··· Input data

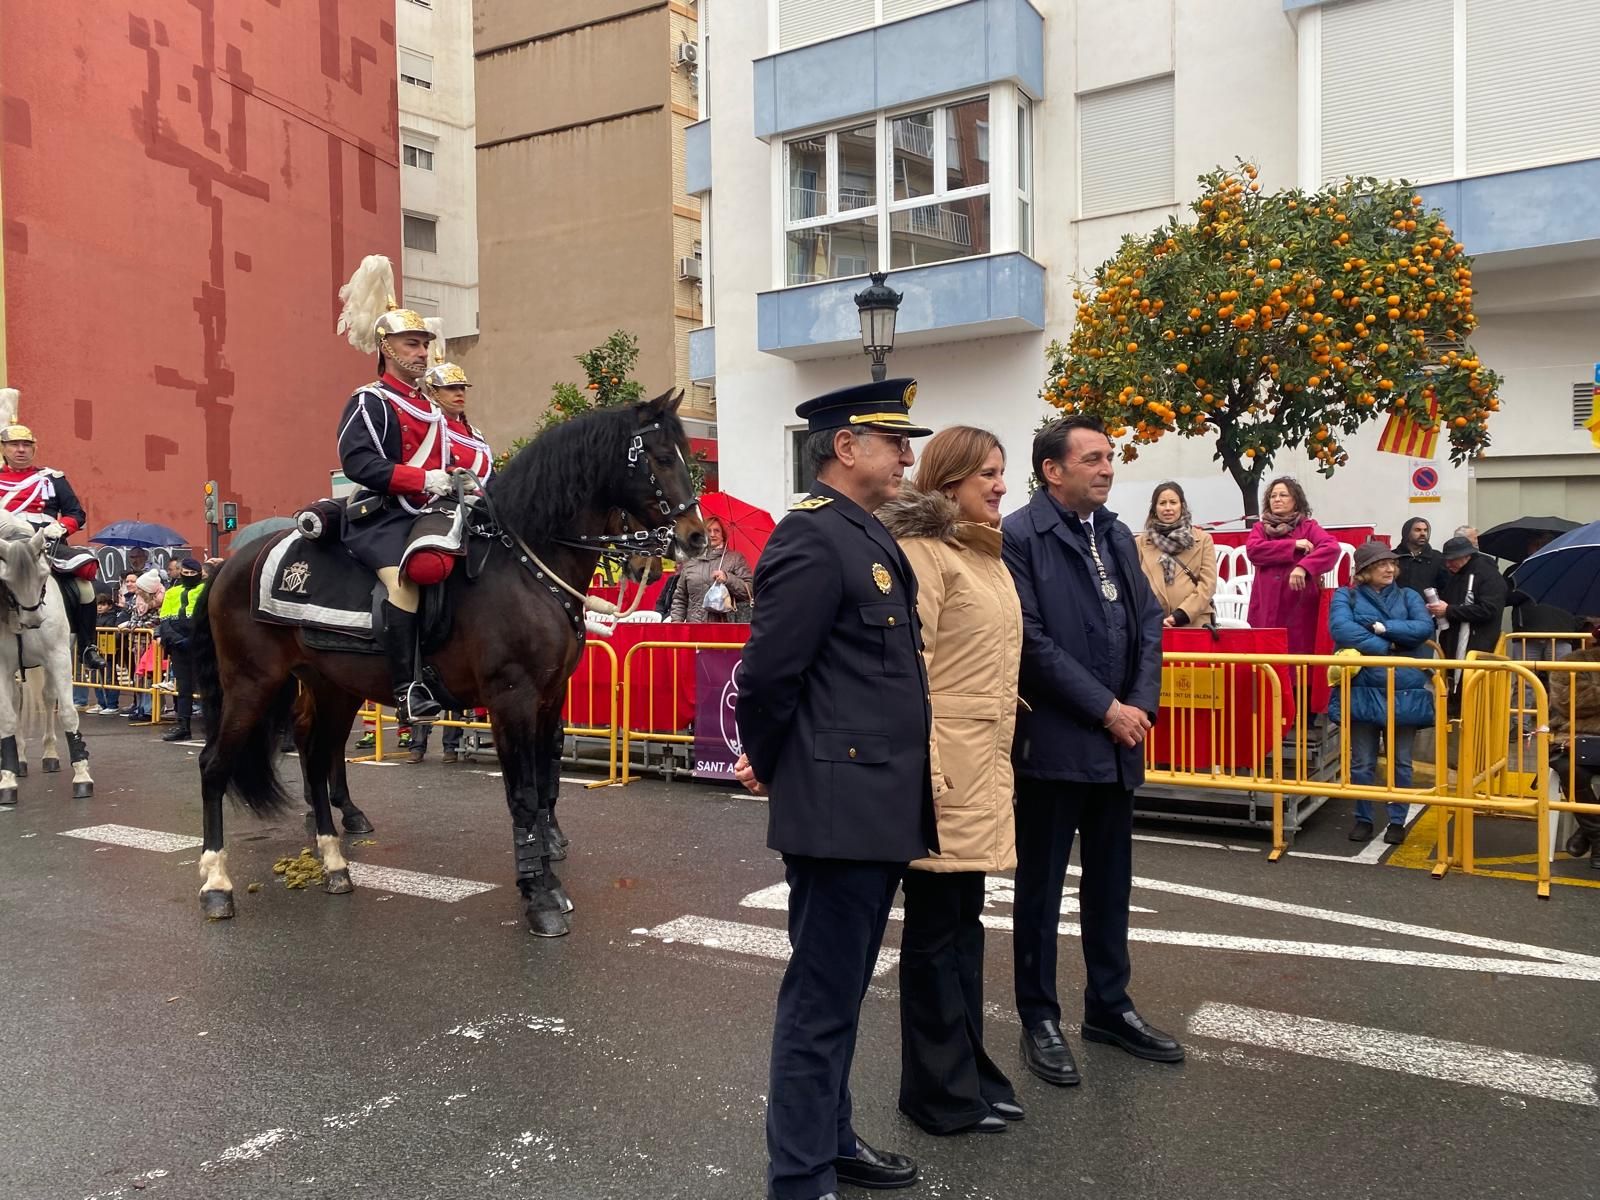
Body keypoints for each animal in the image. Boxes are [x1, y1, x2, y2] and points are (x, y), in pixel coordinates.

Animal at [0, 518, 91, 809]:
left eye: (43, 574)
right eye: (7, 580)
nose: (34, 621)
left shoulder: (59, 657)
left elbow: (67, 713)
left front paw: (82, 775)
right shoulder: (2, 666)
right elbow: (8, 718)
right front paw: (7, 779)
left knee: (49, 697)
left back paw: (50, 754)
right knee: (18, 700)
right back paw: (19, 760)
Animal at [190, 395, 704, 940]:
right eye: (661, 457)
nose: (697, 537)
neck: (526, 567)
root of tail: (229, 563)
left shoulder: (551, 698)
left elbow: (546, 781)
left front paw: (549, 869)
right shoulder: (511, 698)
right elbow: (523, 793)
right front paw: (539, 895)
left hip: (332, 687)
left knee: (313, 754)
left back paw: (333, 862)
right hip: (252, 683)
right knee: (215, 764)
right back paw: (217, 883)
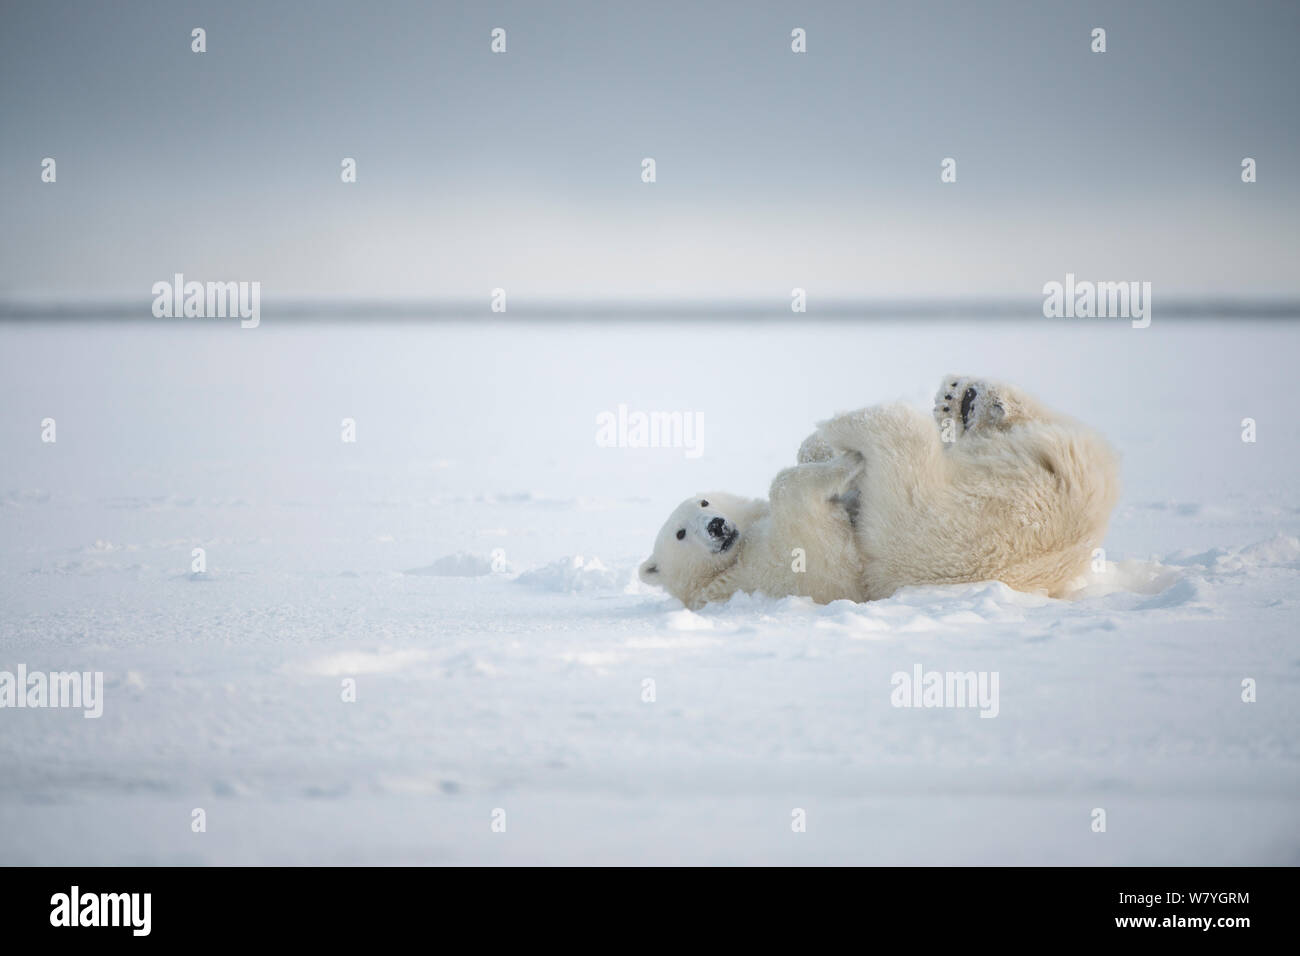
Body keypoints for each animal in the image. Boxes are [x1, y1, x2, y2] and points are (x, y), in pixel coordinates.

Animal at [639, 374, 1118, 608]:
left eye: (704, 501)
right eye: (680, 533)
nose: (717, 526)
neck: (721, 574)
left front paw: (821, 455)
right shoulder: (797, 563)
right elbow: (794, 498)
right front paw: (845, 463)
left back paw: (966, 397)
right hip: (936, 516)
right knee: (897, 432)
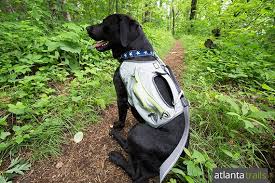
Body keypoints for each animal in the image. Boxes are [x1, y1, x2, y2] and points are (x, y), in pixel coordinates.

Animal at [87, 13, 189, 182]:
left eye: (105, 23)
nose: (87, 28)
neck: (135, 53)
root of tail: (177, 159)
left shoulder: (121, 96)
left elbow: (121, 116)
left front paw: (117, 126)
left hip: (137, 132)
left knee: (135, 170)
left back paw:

······

• _Instructions to follow_
Once more, please print the whole listing exactly, omitting each image.

• _Response to this task_
Body keypoints for each animal in the image. Boxes are [x1, y1, x2, y2] and points are (x, y), in pixel coordinates.

Animal at [0, 518, 91, 809]:
left eye: (43, 574)
right eye: (7, 580)
nose: (34, 621)
left shoulder: (59, 657)
left elbow: (67, 713)
left front paw: (82, 775)
right shoulder: (2, 666)
right elbow: (8, 718)
right front paw: (7, 779)
left knee: (49, 697)
left back paw: (50, 754)
right knee: (18, 700)
right back paw: (19, 760)
Animal at [190, 395, 704, 940]:
right eye: (661, 457)
nose: (697, 537)
neck: (526, 567)
root of tail: (229, 563)
left shoulder: (551, 698)
left elbow: (546, 781)
left front paw: (549, 869)
right shoulder: (511, 698)
right elbow: (523, 793)
right front paw: (539, 895)
left hip: (332, 687)
left knee: (313, 754)
left back paw: (333, 862)
right hip: (252, 683)
right knee: (215, 764)
right back paw: (217, 883)
Body keypoints for each animal in the image. Boxes are [x1, y1, x2, y2] and points are (x, y), in pixel coordinates.

Animal at [639, 374, 1118, 608]:
left eye: (704, 501)
right eye: (680, 533)
nose: (717, 526)
neck: (721, 574)
left front paw: (821, 455)
right shoulder: (797, 563)
right elbow: (794, 498)
right front paw: (845, 463)
left back paw: (966, 397)
right hip: (936, 516)
right knee: (897, 432)
Body keypoints for each animal in the image. Boxes are [x1, y1, x2, y2] and points are (x, y), in pixel coordinates.

Animal at [87, 13, 189, 182]:
left eye: (105, 23)
nose: (87, 28)
neck: (135, 53)
root of tail: (177, 159)
left shoulder: (121, 96)
left elbow: (121, 116)
left front paw: (117, 126)
left hip: (137, 132)
left knee: (135, 170)
left back paw:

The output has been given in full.